The scientists discovered that those who got a third COVID-19 vaccination dosage were 82 percent less likely to show up in an emergency department or urgent care clinic during the Omicron wave than the unvaccinated. They were also 90% less likely to be hospitalized than unvaccinated people. When compared to the Delta wave, both forms of protection were reduced during the Omicron wave.
Additional studies show booster protection
The CDC’s Trusted Source examined COVID-19 cases and fatalities reported in 25 state and local health agencies between April and December 2021. During the Delta wave, persons who had gotten a booster dosage had better protection against illness and mortality than those who had been completely vaccinated but not boosted, according to the study. During the Omicron wave, those who had been boosted were also more resistant to sickness. Researchers did not have data on mortality during the Omicron wave due to a delay in reporting COVID-19 deaths.
People over the age of 65 received the most protection, followed by those aged 50 to 64. “[The research] clearly reveals that unvaccinated people had considerably greater rates of illness and mortality,” said Dr. Shobha Swaminathan. In fact, she said that unvaccinated participants in the research had a nearly 20-fold greater chance of dying from COVID-19 than fully vaccinated ones.
Researchers examined data from more than 70,000 persons who were tested for coronavirus infection using a pharmacy-based testing program in a third study, which was published in the Journal of the American Medical Association.
The scientists discovered that three doses of the vaccine gave higher protection against symptomatic illness than two doses or being unvaccinated. In comparison to the Delta form, full immunization and boosters gave reduced protection against the Omicron variation. According to laboratory tests, Omicron may partly override the protection provided by vaccinations and pre-existing immunization.

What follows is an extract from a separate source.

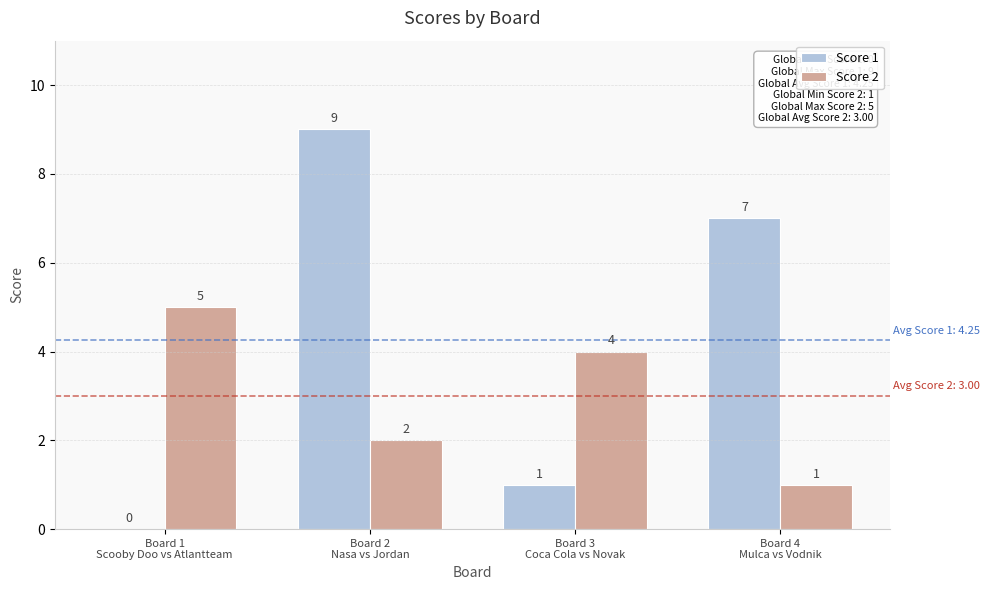

What is the maximum value for Score 1?

9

The CDC also released more COVID-19 data on its website last week, indicating that unvaccinated Americans aged 50 to 64 were 44 times more likely to be hospitalized in December than those who were completely vaccinated and got a third dose. Unvaccinated adults 65 and older had a 49-fold increased risk of hospitalization.
The CDC advises Americans to keep their vaccines “up to date.”

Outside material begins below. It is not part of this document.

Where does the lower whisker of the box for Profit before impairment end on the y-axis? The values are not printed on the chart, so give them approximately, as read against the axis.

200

According to these research, comprehensive immunization and boosters provide a robust resistance against illness and hospitalization, even during the Omicron wave.
“These findings back up what we’re witnessing in our hospital and other institutions around the nation,” Swaminathan said. “The majority of COVID-19 fatalities and ICU admissions occur among the unvaccinated, and [this study] should hopefully inspire more individuals to be vaccinated and boosted.”

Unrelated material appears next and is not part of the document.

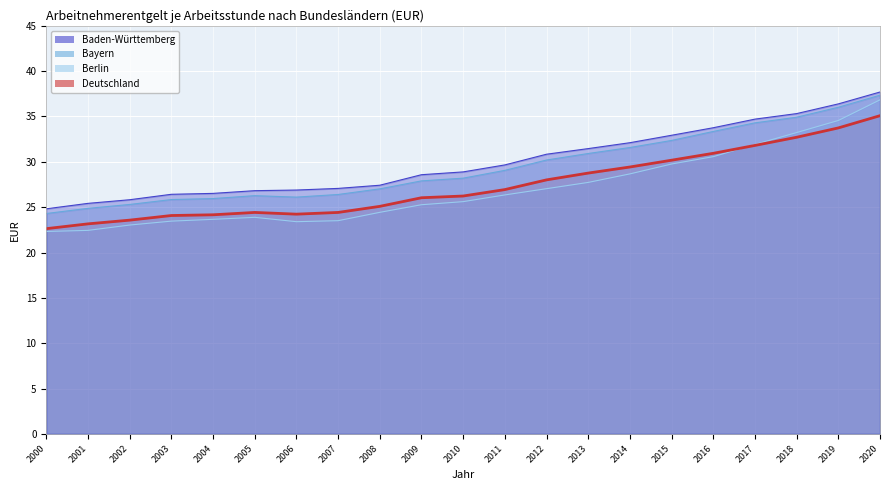

True or false: Berlin and Bayern intersect in this chart.

False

Despite this, about 210 million individuals in the United States, or around 63 percent of the entire population, have gotten two doses of a COVID-19 vaccination. And slightly under 84 million individuals, or around 40% of those completely vaccinated, have received a booster dose. The CDC now advises booster doses at least 5 months after the initial series of the Pfizer-BioNTech or Moderna-NIAID vaccinations, or at least 2 months after a single dose of the Johnson & Johnson vaccine for everyone 12 years and older.
As the value of boosters becomes evident, the CDC has altered its emphasis from pushing Americans to be “completely vaccinated” to asking them to be “up to date” on their doses. “If you’re qualified for a booster and haven’t received it, you’re not up to date,” Walensky said during the press conference.